On Bounds for Quantum Error Correcting Codes over EJ-Integers

Abstract

There are some differences between quantum and classical error corrections [Nielsen M.A., and I.L. Chuang, “Quantum Computation and Quantum Information”, Cambridge University Press, Cambridge, 2002.]. Hence, these differences should be considered when a new procedure is performed. In our recent study, we construct new quantum error correcting codes over different mathematical structures.
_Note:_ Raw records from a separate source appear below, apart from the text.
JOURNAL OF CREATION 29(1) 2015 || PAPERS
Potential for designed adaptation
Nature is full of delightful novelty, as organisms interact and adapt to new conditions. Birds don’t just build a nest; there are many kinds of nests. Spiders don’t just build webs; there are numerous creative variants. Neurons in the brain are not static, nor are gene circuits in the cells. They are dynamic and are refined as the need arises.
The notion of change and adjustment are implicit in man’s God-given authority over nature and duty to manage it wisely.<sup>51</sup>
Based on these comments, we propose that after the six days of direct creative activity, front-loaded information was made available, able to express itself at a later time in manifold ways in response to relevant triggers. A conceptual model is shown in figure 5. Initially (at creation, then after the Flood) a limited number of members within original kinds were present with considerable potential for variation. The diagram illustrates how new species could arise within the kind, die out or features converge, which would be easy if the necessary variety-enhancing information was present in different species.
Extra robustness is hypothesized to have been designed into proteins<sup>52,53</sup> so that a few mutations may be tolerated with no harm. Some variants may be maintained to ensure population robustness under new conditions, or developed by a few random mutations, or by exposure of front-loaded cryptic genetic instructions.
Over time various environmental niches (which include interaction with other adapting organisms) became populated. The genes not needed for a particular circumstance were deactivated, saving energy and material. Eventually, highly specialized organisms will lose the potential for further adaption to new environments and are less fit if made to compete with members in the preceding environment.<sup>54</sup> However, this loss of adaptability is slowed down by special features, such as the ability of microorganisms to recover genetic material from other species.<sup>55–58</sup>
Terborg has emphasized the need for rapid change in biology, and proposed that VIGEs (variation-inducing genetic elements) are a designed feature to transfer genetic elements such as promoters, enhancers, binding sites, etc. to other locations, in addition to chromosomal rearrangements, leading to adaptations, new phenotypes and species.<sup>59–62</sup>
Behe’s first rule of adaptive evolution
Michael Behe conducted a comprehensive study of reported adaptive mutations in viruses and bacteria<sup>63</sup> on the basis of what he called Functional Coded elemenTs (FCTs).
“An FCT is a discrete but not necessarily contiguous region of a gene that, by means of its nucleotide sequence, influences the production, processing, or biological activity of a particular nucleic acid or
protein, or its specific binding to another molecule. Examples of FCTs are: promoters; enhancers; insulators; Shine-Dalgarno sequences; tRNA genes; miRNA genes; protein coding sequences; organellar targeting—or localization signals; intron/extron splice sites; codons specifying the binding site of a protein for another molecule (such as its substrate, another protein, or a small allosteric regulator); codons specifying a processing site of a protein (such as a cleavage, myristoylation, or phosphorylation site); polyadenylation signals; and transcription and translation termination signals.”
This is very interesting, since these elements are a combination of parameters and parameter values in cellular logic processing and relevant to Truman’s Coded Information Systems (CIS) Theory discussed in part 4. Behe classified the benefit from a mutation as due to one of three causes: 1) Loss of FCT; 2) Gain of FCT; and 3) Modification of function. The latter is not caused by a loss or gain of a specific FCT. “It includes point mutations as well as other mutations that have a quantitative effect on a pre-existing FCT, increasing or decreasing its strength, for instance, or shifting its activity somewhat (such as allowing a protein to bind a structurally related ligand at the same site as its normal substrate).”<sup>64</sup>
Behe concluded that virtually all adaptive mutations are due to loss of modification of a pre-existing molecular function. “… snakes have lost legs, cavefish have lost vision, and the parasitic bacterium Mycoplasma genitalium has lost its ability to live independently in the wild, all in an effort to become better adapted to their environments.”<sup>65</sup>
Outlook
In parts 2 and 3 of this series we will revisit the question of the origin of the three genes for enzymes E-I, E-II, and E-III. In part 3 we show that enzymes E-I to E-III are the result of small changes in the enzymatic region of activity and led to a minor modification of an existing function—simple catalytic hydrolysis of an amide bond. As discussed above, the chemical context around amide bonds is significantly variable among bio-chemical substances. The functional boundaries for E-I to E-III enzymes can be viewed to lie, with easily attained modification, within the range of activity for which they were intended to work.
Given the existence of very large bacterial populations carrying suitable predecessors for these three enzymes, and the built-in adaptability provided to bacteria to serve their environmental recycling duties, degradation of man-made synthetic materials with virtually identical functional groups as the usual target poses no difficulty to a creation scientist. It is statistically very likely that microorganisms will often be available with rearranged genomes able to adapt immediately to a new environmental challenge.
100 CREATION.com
The classical codes over Eisenstein-Jacobi(EJ) integers are mentioned in [Huber, K., “Codes over Eisenstein-Jacobi integers”, Contemporary Mathematics 168 (1994), 165.]. There is an efficient algorithm for the encoding and decoding procedures of these codes [Huber, K., “Codes over Eisenstein-Jacobi integers”, Contemporary Mathematics 168 (1994), 165.]. For coding over two-dimensional signal spaces like QAM signals, block codes over these integers p = 7, 13, 19, 31, 37, 43, 61, … can be useful [Dong, X., C.B. Soh, E. Gunawan and L. Tang, “Groups of Algebraic Integers used for Coding QAM Signals”, Information Theory, IEEE 44 (1998), 1848–1860.]. Thus, in this study, we introduce quantum error correcting codes over EJ-integers. This type of quantum codes may lead to codes with some new and good parameters.